THE POPES OF THE CENTURY
Six Popes ruled the Church in the nineteenth century: Pius VII., Leo XII., Pius VIII., Gregory XVI., Pius IX., and the present venerable pontiff, Leo XIII. In the person of Pius VII. they have known what martyrdom was like, also the shame and humiliation of being subject to a civil power absolute in its character and prone to unwarrantable interference with the ecclesiastical power, even to contempt of its most ancient and venerable rights. In Gregory XVI. and Pius IX. they learned the purposes and the power of those who in Europe have succeeded to the men of the French Revolution. In Leo XIII. their line, the oldest line of rulers on the earth, can boast of a most enlightened mind and a very sympathetic heart. Long time a bishop of an important see before he was made Pope, he has been at the level of every task imposed upon the Papacy.

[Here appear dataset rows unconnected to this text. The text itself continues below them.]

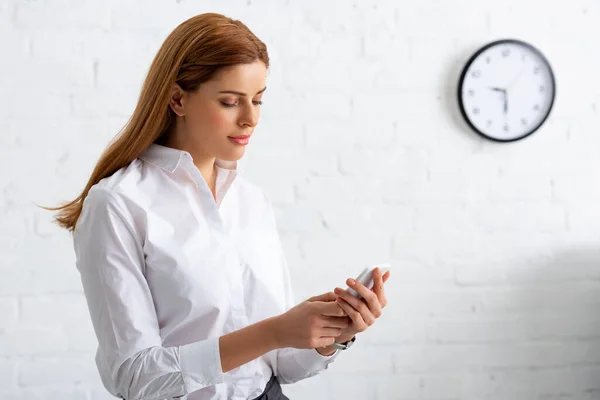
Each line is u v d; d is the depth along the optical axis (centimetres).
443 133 236
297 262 230
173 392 112
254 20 226
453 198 237
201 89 117
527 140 240
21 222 218
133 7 221
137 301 114
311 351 133
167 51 120
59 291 220
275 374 139
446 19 235
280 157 229
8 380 218
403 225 235
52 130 219
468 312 239
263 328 112
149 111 121
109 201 116
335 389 234
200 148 126
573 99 241
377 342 236
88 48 219
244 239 134
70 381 221
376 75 232
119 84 221
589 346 244
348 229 232
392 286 236
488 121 235
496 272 240
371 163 233
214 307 120
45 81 218
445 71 235
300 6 228
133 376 111
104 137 221
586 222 243
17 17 216
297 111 229
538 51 235
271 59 227
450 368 238
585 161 242
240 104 118
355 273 233
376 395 236
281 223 229
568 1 239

In a particular manner he has been the patron of ecclesiastical studies, by his scholarly encyclicals on philosophy, Scripture, history, and other branches of learning. A noble specimen of this activity is his late letter to the bishops of France on the studies of the clergy. His spirit is the Christian spirit of reconciliation and concord, yet without sacrifice of the immemorial rights and the solemn obligations of the Apostolic See. He may not live to see the restoration of his independence, and the reparation of the wrong inflicted upon the Holy See, but he can maintain a protest that will forever invalidate among Catholics the claim of the actual government and keep open the Roman question until it is rightly settled.
Catholics cannot forget that the Pope for the time being is, according to Catholic doctrine, the successor of Saint Peter in all his rights and privileges as the visible head of the Church, appointed by Jesus Himself. Hence, among other duties, he has to safeguard the approved traditions and the general legislation of the past, to protect the status of the Church as given over to him, and to hand it down undiminished to his own successor. Precisely because he is the head of the Church he may not licitly alter its organic and regular life, or arbitrarily abandon the almost sacrosanct ways along which his predecessors have moved, or give up lightly the institutions in which religion has gradually found a setting for itself.
I venture to say that this element of fixity in the attitude of the Apostolic See will be more appreciated in another age, more constructive and architectonic than the past, less querulous and destructive, even if less daring and brilliant. Forever to pull down and scatter, and never to build up and perfect, cannot be the final purpose of human society. It is perhaps worth remarking that the average reign of the Popes was much longer in the nineteenth century than in any other, being over sixteen years, and that two successive reigns, those of Pius IX. and Leo XIII., represent fifty-four continuous years of Church government at Rome, a phenomenon not witnessed since the foundation of that Church by Saint Peter and Saint Paul.